▼▼▼

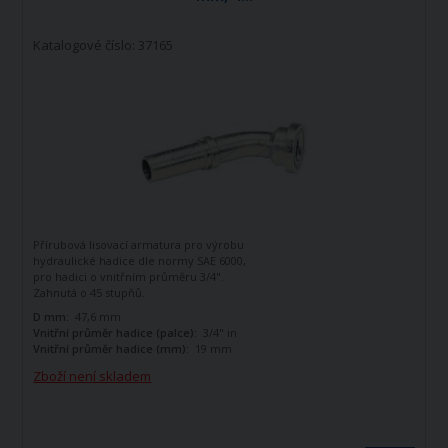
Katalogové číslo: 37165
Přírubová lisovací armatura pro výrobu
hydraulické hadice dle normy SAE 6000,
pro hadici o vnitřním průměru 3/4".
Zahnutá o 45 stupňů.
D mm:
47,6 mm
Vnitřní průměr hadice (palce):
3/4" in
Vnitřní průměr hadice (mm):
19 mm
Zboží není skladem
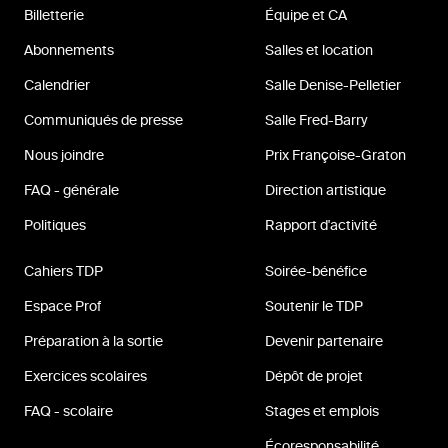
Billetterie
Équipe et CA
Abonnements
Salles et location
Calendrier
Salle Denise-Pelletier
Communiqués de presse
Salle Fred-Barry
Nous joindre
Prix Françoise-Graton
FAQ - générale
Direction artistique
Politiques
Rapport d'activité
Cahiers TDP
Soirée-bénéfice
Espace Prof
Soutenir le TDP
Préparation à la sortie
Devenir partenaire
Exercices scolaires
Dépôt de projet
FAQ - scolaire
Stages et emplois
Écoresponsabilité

▲▲▲
▼▼▼

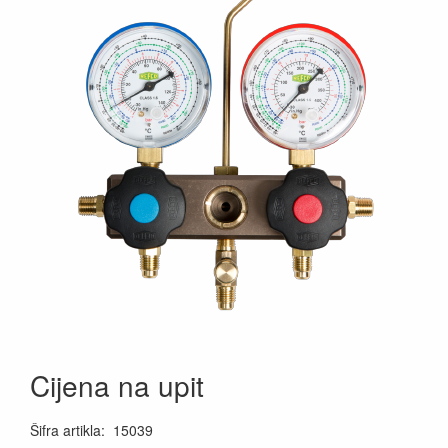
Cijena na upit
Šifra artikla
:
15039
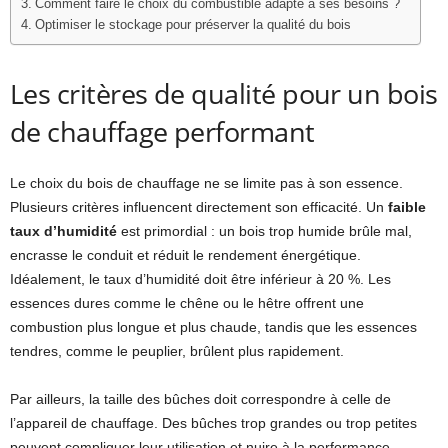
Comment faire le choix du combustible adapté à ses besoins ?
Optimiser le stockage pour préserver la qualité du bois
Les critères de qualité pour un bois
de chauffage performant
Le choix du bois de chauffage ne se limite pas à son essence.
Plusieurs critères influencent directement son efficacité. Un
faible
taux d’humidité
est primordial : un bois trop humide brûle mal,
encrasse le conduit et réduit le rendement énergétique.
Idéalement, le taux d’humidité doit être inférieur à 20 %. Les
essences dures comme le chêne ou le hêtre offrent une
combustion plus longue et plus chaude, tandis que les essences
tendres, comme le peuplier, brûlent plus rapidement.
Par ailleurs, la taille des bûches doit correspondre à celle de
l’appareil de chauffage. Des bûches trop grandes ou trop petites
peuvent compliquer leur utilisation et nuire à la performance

▲▲▲

Render the material from the line containing "Billetterie" through the line containing "Écoresponsabilité", both included, as a Markdown table with the columns Row and Line text. Number each row and leave out any blank lines.

RESPONSE —
| Row | Line text |
|---|---|
| 1 | Billetterie |
| 2 | Équipe et CA |
| 3 | Abonnements |
| 4 | Salles et location |
| 5 | Calendrier |
| 6 | Salle Denise-Pelletier |
| 7 | Communiqués de presse |
| 8 | Salle Fred-Barry |
| 9 | Nous joindre |
| 10 | Prix Françoise-Graton |
| 11 | FAQ - générale |
| 12 | Direction artistique |
| 13 | Politiques |
| 14 | Rapport d'activité |
| 15 | Cahiers TDP |
| 16 | Soirée-bénéfice |
| 17 | Espace Prof |
| 18 | Soutenir le TDP |
| 19 | Préparation à la sortie |
| 20 | Devenir partenaire |
| 21 | Exercices scolaires |
| 22 | Dépôt de projet |
| 23 | FAQ - scolaire |
| 24 | Stages et emplois |
| 25 | Écoresponsabilité |